Required action: Which lines in the records below hold the word "under"? Copy each of them.

Text-based design files:
++++++
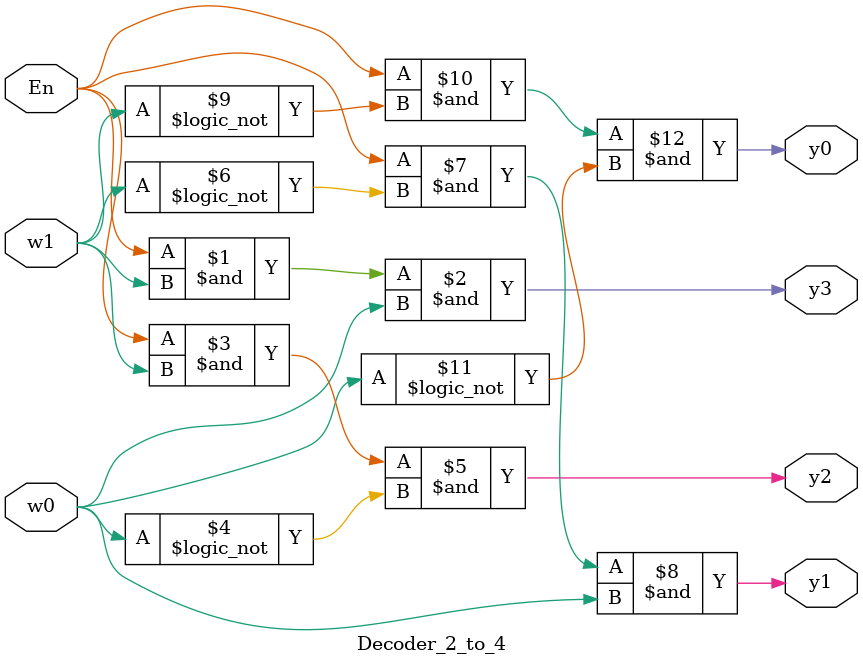
<source format=v>
`timescale 1ns / 1ps

//Name: Ahmad Mohamad
//Student ID: 101230403

module Decoder_2_to_4(
    input w0,
    input w1,
    input En,
    output y0,
    output y1,
    output y2,
    output y3);
    
    assign y3 = En & w1 & w0;
    assign y2 = En & w1 & !w0;
    assign y1 = En & !w1 & w0;
    assign y0 = En & !w1 & !w0;
    
endmodule

</source>
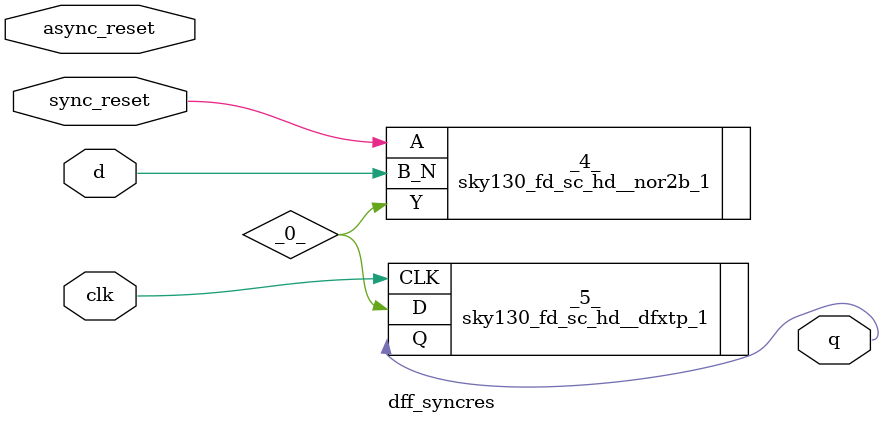
<source format=v>
/* Generated by Yosys 0.47+121 (git sha1 98b4affc4, g++ 13.2.0-23ubuntu4 -fPIC -O3) */

module dff_syncres(clk, async_reset, sync_reset, d, q);
  wire _0_;
  wire _1_;
  wire _2_;
  wire _3_;
  input async_reset;
  wire async_reset;
  input clk;
  wire clk;
  input d;
  wire d;
  output q;
  wire q;
  input sync_reset;
  wire sync_reset;
  sky130_fd_sc_hd__nor2b_1 _4_ (
    .A(_2_),
    .B_N(_1_),
    .Y(_0_)
  );
  sky130_fd_sc_hd__dfxtp_1 _5_ (
    .CLK(clk),
    .D(_3_),
    .Q(q)
  );
  assign _1_ = d;
  assign _2_ = sync_reset;
  assign _3_ = _0_;
endmodule

</source>
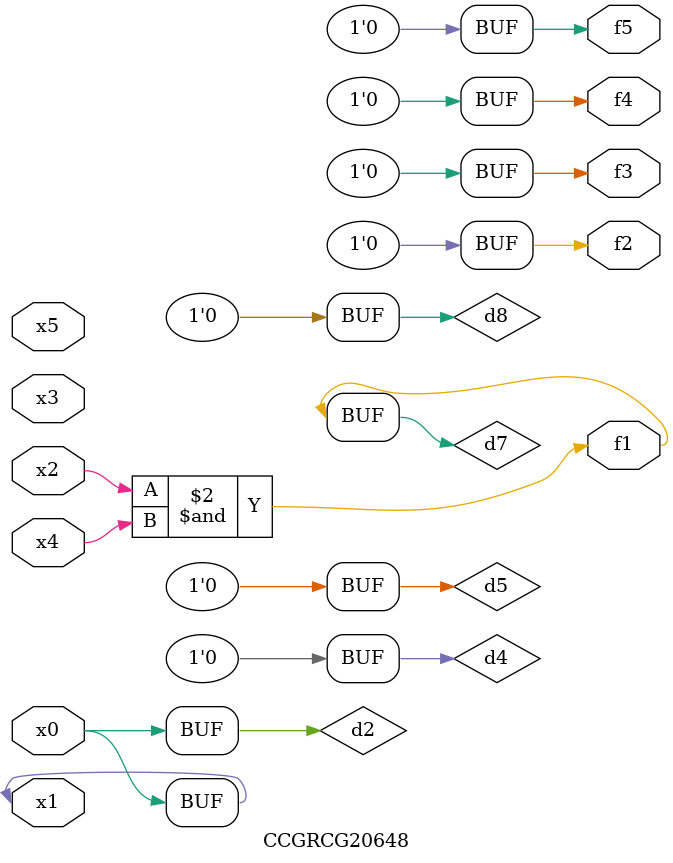
<source format=v>
module CCGRCG20648(
	input x0, x1, x2, x3, x4, x5,
	output f1, f2, f3, f4, f5
);

	wire d1, d2, d3, d4, d5, d6, d7, d8, d9;

	nand (d1, x1);
	buf (d2, x0, x1);
	nand (d3, x2, x4);
	and (d4, d1, d2);
	and (d5, d1, d2);
	nand (d6, d1, d3);
	not (d7, d3);
	xor (d8, d5);
	nor (d9, d5, d6);
	assign f1 = d7;
	assign f2 = d8;
	assign f3 = d8;
	assign f4 = d8;
	assign f5 = d8;
endmodule

</source>
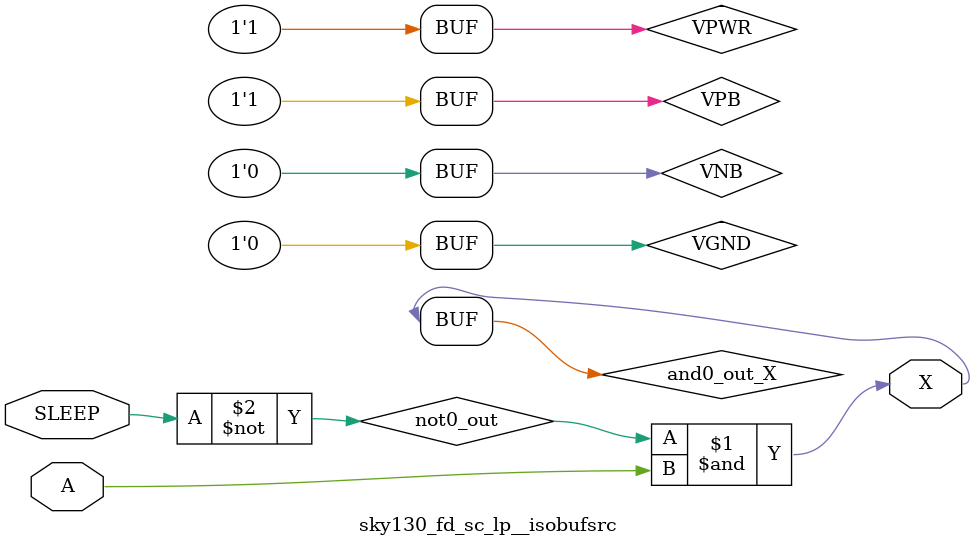
<source format=v>
/*
 * Copyright 2020 The SkyWater PDK Authors
 *
 * Licensed under the Apache License, Version 2.0 (the "License");
 * you may not use this file except in compliance with the License.
 * You may obtain a copy of the License at
 *
 *     https://www.apache.org/licenses/LICENSE-2.0
 *
 * Unless required by applicable law or agreed to in writing, software
 * distributed under the License is distributed on an "AS IS" BASIS,
 * WITHOUT WARRANTIES OR CONDITIONS OF ANY KIND, either express or implied.
 * See the License for the specific language governing permissions and
 * limitations under the License.
 *
 * SPDX-License-Identifier: Apache-2.0
*/


`ifndef SKY130_FD_SC_LP__ISOBUFSRC_BEHAVIORAL_V
`define SKY130_FD_SC_LP__ISOBUFSRC_BEHAVIORAL_V

/**
 * isobufsrc: Input isolation, noninverted sleep.
 *
 *            X = (!A | SLEEP)
 *
 * Verilog simulation functional model.
 */

`timescale 1ns / 1ps
`default_nettype none

`celldefine
module sky130_fd_sc_lp__isobufsrc (
    X    ,
    SLEEP,
    A
);

    // Module ports
    output X    ;
    input  SLEEP;
    input  A    ;

    // Module supplies
    supply1 VPWR;
    supply0 VGND;
    supply1 VPB ;
    supply0 VNB ;

    // Local signals
    wire not0_out  ;
    wire and0_out_X;

    //  Name  Output      Other arguments
    not not0 (not0_out  , SLEEP          );
    and and0 (and0_out_X, not0_out, A    );
    buf buf0 (X         , and0_out_X     );

endmodule
`endcelldefine

`default_nettype wire
`endif  // SKY130_FD_SC_LP__ISOBUFSRC_BEHAVIORAL_V
</source>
++++++
Solution:
 * Licensed under the Apache License, Version 2.0 (the "License");
 * distributed under the License is distributed on an "AS IS" BASIS,
 * limitations under the License.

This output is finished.